1,8-2,5 is the healthy range for boutique apparel. Above 2,5 is excellent and usually indicates very tight buying. Below 1,5 means the shop is returning less than €1,50 of gross margin per €1 of inventory — workable for luxury, marginal for mainstream retail. Below 1,0 is almost always a dead-stock or overbuying problem.
How is GMROI different from gross margin %?
Gross margin % only tells you the profitability of a single sale. GMROI tells you how often that profitability is realised against the capital you have invested in inventory.
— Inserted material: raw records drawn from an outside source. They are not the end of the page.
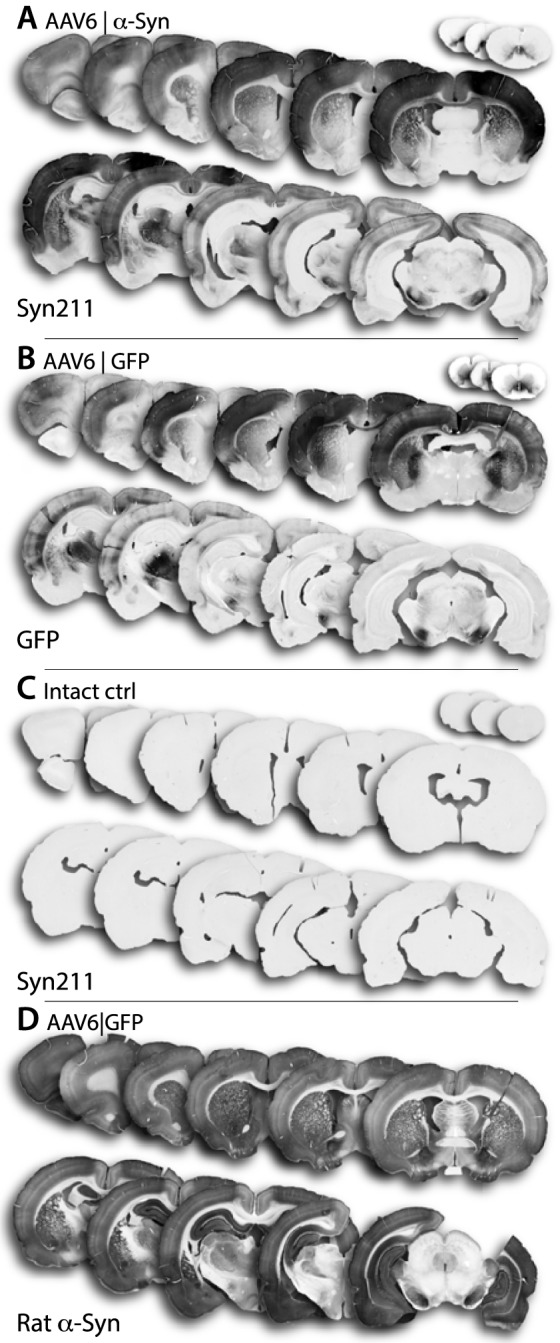
Histological overview of transduced brain regions.At 40 weeks post AAV injection, the long-term group was sacrificed and coronal brain sections stained with antibodies recognizing the respective transgene, syn211 against human α-Synuclein and a chicken polyclonal antibody against GFP. Intact control animals (Intact ctrl) were stained with both antibodies to confirm specificity (only syn211 shown). Transduction pattern was very similar in both the AAV6|a-Syn and the AAV6|GFP group with a very intense immunoreactivity in the cerebral cortex (A,B). Very low staining was observed in the Intact ctrl animals with the syn211 antibody (C), confirming the specificity of this antibody towards human α-synuclein. The expression pattern of human α-Syn (A) differed substantially from the expression pattern of endogenous rat α-synuclein as observer through staining with another antibody recognizing also the rat α-synuclein (BD Biosciences 610786) (D). For clarity, sections from the spinal cord are not to scale with the brain sections and have been enlarged to 200%.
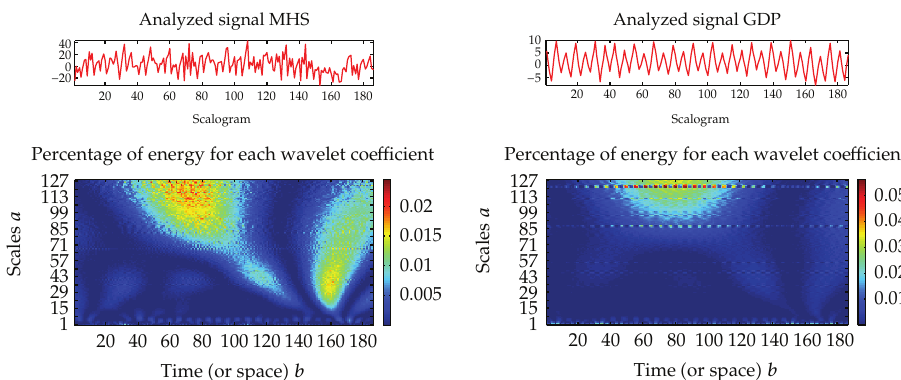
Figure 12: Energy of coe ffi cient db3 wavelet decomposition of MHS and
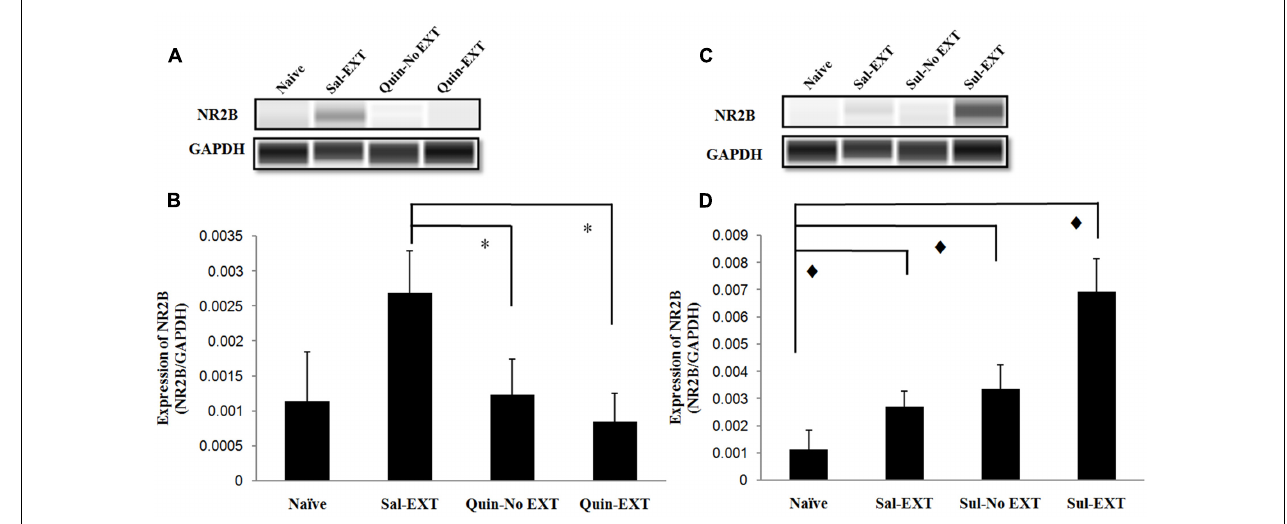
FIGURE 7 | The effect of infusion of quinpirole or sulpiride into the BLA before extinction training on NR2B expression levels after the LTM test. (A,B) Quinpirole rats showed decreased NR2B expression. ∗ P < 0.05 vs. the Sal-EXT group. (C,D) Sulpiride rats showed increased NR2B expression. (cid:7) P < 0.05 vs. the Sul-EXT group. n = 3 in each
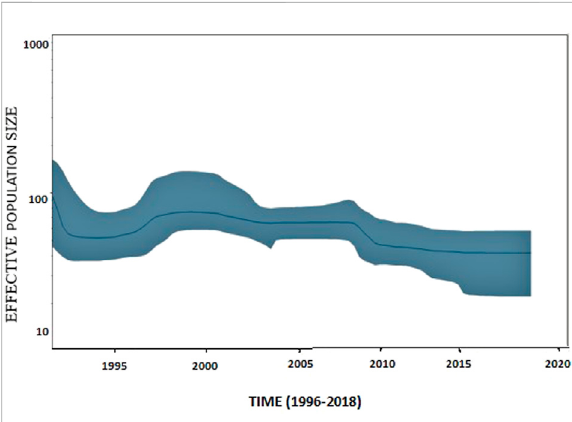
FIGURE 5 Bayesian skyline plot of VHSV based on G -gene features. Bayesianskylineplot(BSP)illustratesthevariationinVHSVeffective population size over time. The effective population size (Ne) is representedonthey-axis,andgenerationtimeisrepresented on the x-axis in years. A blue line represents the mean effective population size. The 95% HPD (highest posterior density) of genetic diversity estimations is depicted by the shaded blue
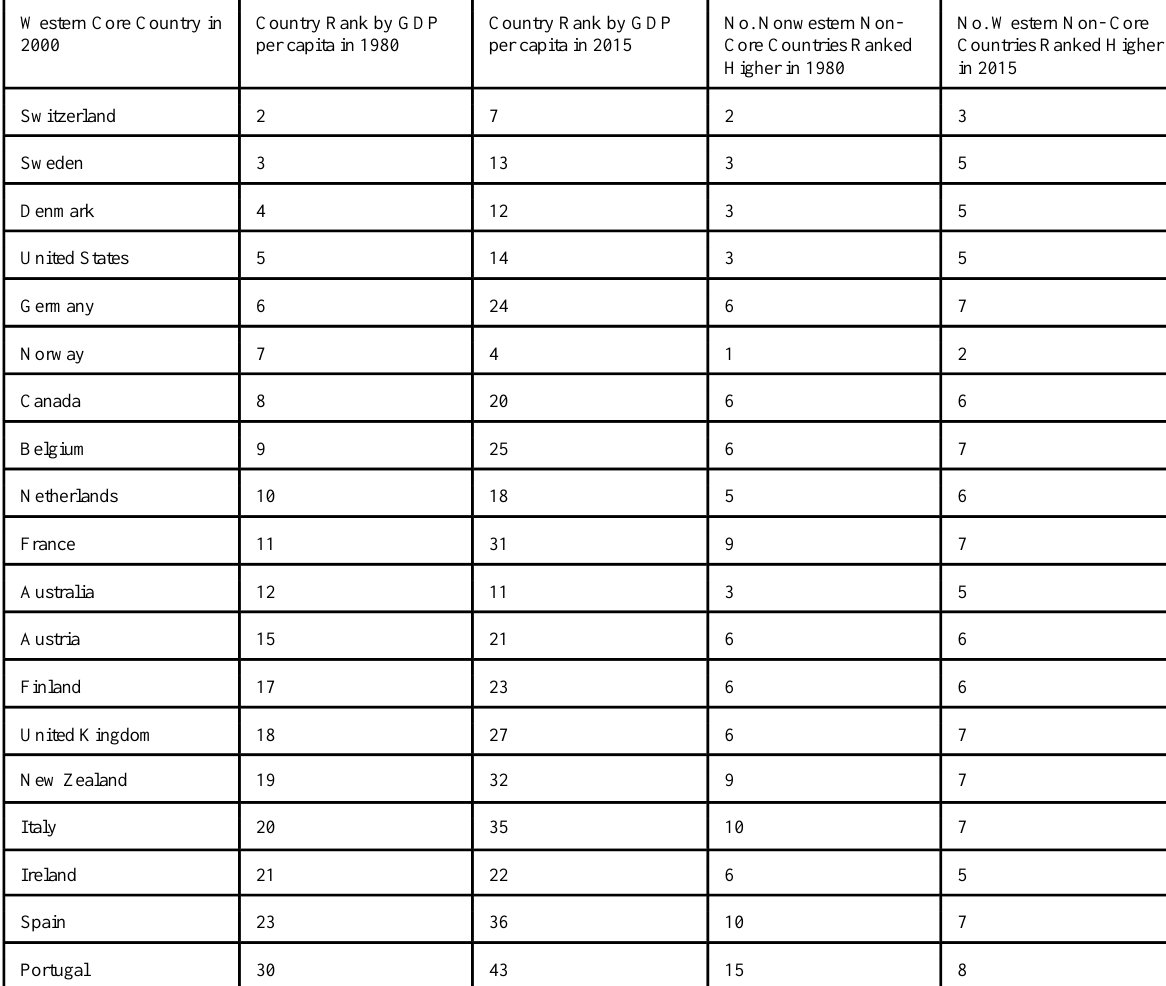
Table 4 . Semiperipheral Challenges to the Western Core between 1980 and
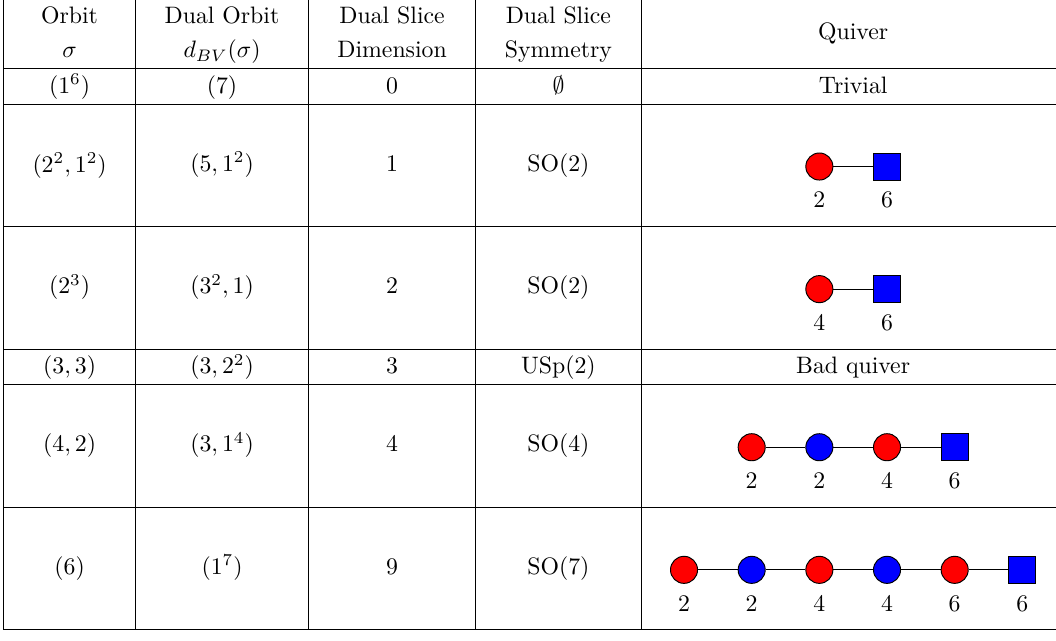
Table 21. T (USp(6)) linear quivers. These are used in twisted A 5 fixtures. The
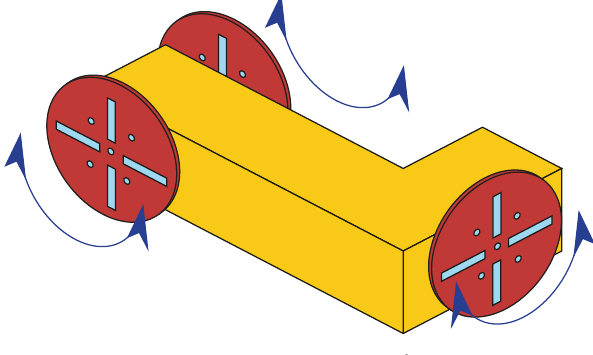
Figure 11: Model diagram of M 3 MSRR.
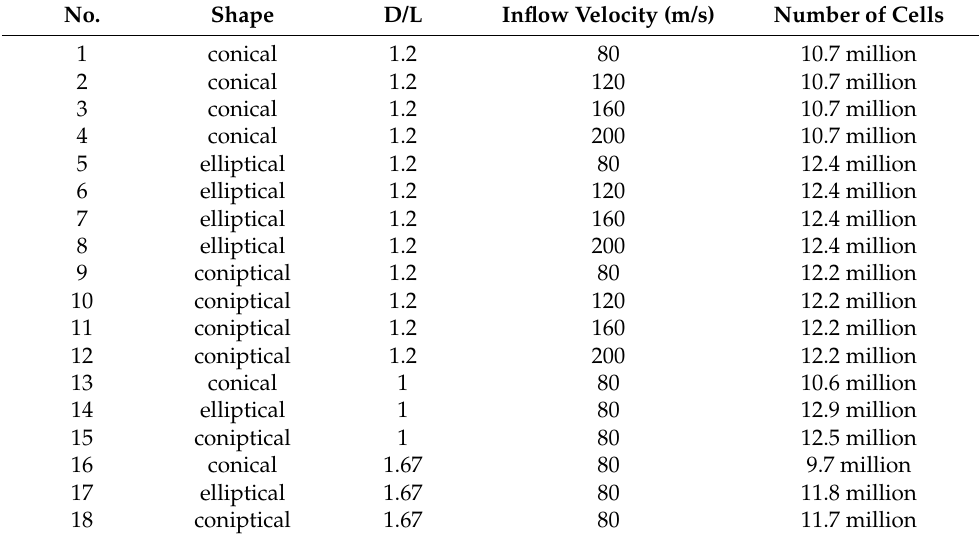
Table 1. Model and working condition.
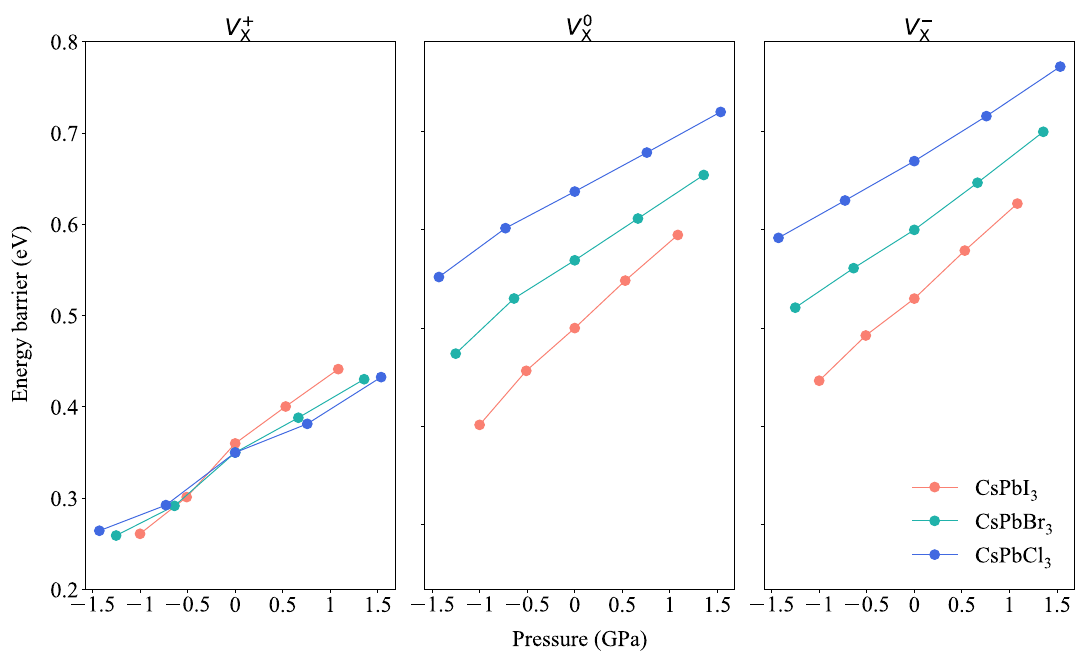
Fig. 4 Change in activation energy for halide diffusion in CsPbX pressure corresponding to a unit cell expansion. Points for Cl, Br and I are colored blue, green,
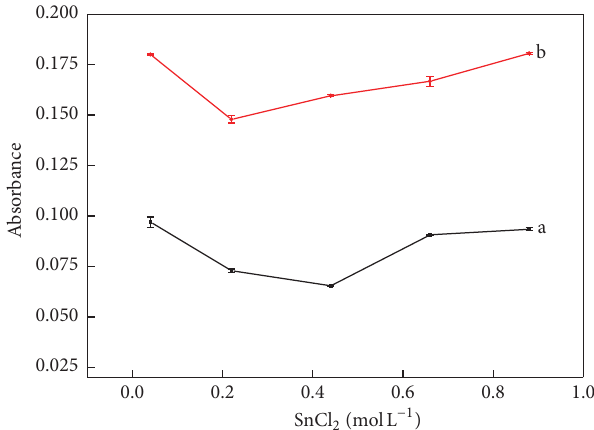
Figure 2: Effect of the concentration of the reducing agent. Curves a and b correspond to the blank and a 150 𝜇 gL −1 Mo (VI) standard solution, respectively. Experimental conditions: 0.5 mol L −1 SCN − ; seven sampling cycles; time intervals to insert sample and SCN − solution 2.0 and 1.0s, respectively; pumping rate at 50 𝜇 Ls −1 .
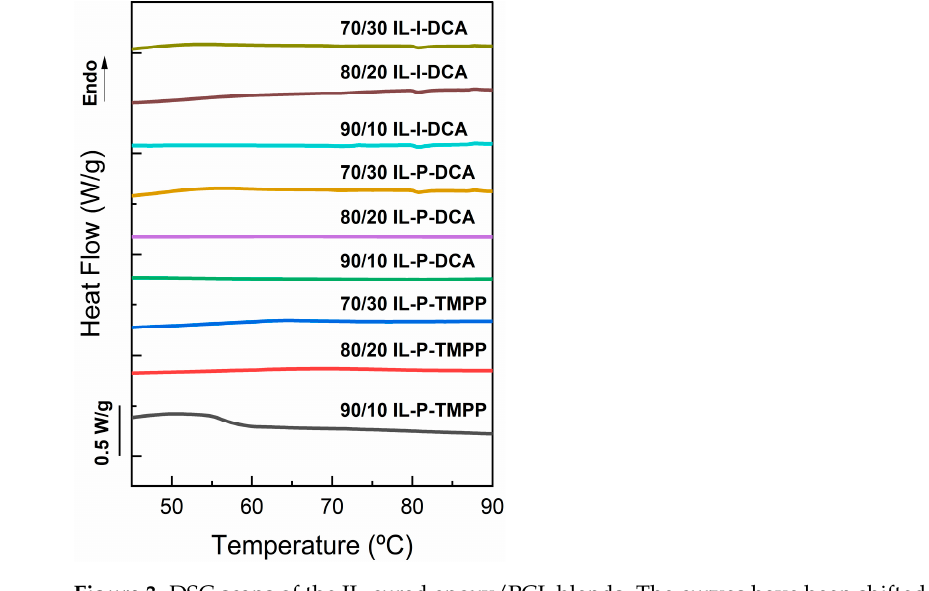
Figure 3. DSC scans of the IL-cured epoxy/PCL blends. The curves have been shifted in the Y -axis for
A 60% margin sold once a year is worse capital efficiency than a 30% margin sold four times a year, even though the margin headline looks better.
Should I calculate GMROI per SKU, per category, or for the whole shop?
All three are useful for different decisions. Shop-level GMROI tracks the health of the business over time. Category-level GMROI tells you whether to expand or shrink a section. SKU-level GMROI is the input to "should I reorder this" decisions. Start at shop level monthly, then drill into the worst-performing category once a quarter.
Does GMROI use gross or net revenue for the margin calculation?
Net. Always net. Margin computed on net revenue gives you the real money that paid for the inventory; margin computed on gross is inflated by VAT and card fees that were never yours. For a typical European retailer that is a 20-26% overstatement of GMROI — large enough to make a marginal category look healthy when it is not.